O’Malley’s report includes audit findings that flagged the same internal control failures at the Department of Human Services, the Department of Health, and the Department of Education dating back to 1977. In many cases, agencies promised corrective action, but many findings were marked “prior finding not resolved” or “prior finding partially resolved,” meaning the same problems surfaced audit cycle after audit cycle without being corrected.

O’Malley did not mince words, writing, “Planning without execution is destined to fail.”

Former DHS leadership apparently told employees to operate with a “70% compassion, 30% compliance” mindset. O’Malley calls that approach “misguided,” saying it created an opening for fraud. A 2023 DHS presentation encouraged a 60/40 version of the same approach. O’Malley argues compassion is a worthy virtue, but it should not influence fraud prevention decisions.

There has also been a dramatic increase in fraud reporting, with the DHS tip line receiving over 7,000 tips in 2025 — email tips up 215%, voicemail tips up 143%, and web reporting tips up 134%. But the system is overwhelmed. It’s taking weeks just to enter tips manually, and in some cases, more than a year for a tip to reach law enforcement.

The report also takes direct aim at legislative interference, citing a 2021 example in which a bill was introduced to forgive more than $571,000 in fraudulent overpayments to a daycare center that was already disqualified from the Child Care Assistance Program for billing fraud spanning ten years. The bill did not become law, but the report uses it as an example of the kind of political pressure that undermines enforcement.

O’Malley’s roadmap proposes nine pillars of reform built around a quote, “unified and actionable framework for re-engineering the state’s approach to better prevent, detect and respond to fraud across all executive agencies.” The sweeping changes include tougher provider screening, an independent oversight monitor, mandatory fraud training for all state employees, and real consequences for agencies that don’t improve. It also calls for every new piece of legislation that creates or modifies a program to include dedicated fraud prevention funding.

The report concludes with a sharp message: the fraud vulnerabilities are well documented and well understood. What has been missing, it says, is the will to act.

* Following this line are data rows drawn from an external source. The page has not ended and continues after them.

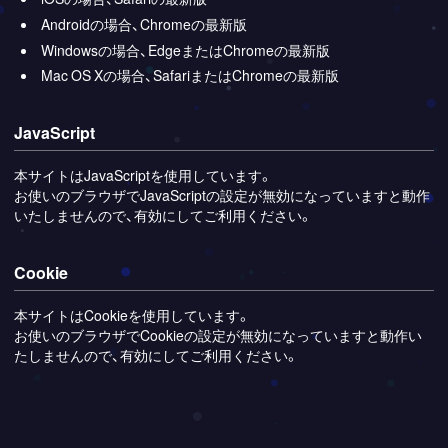
Androidの場合、Chromeの最新版
Windowsの場合、EdgeまたはChromeの最新版
Mac OS Xの場合、SafariまたはChromeの最新版
JavaScript
本サイトはJavaScriptを使用しています。
お使いのブラウザでJavaScriptの設定が無効になっていますと動作
いたしませんので、有効にしてご利用ください。
Cookie
本サイトはCookieを使用しています。
お使いのブラウザでCookieの設定が無効になっていますと動作い
たしませんので、有効にしてご利用ください。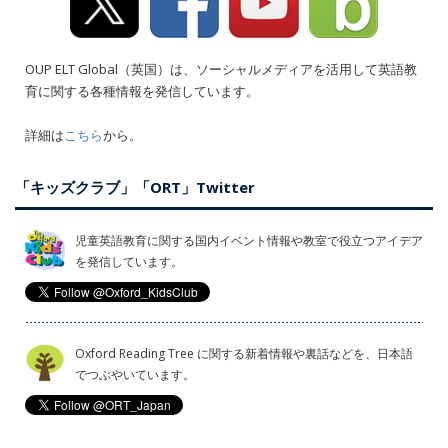
OUP ELT Global（英国）は、ソーシャルメディアを活用して英語教
育に関する各種情報を発信しています。
詳細は
こちら
から。
「キッズクラブ」「ORT」Twitter
児童英語教育に関する国内イベント情報や教室で役立つアイデア
を発信しています。
Oxford Reading Tree に関する新着情報や裏話などを、日本語
でつぶやいています。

Interim DHS Commissioner Shireen Gandhi was officially appointed as the permanent commissioner on Monday. While some lawmakers praised Governor Walz for filling the position — calling it long overdue — others say her promotion sends the wrong message. They point out that during the last 13 months of her oversight, agency employees fabricated and backdated documents to mislead auditors investigating the department’s use of taxpayer dollars, and say that at a time when Minnesotans are demanding real accountability, the appointment raises serious questions.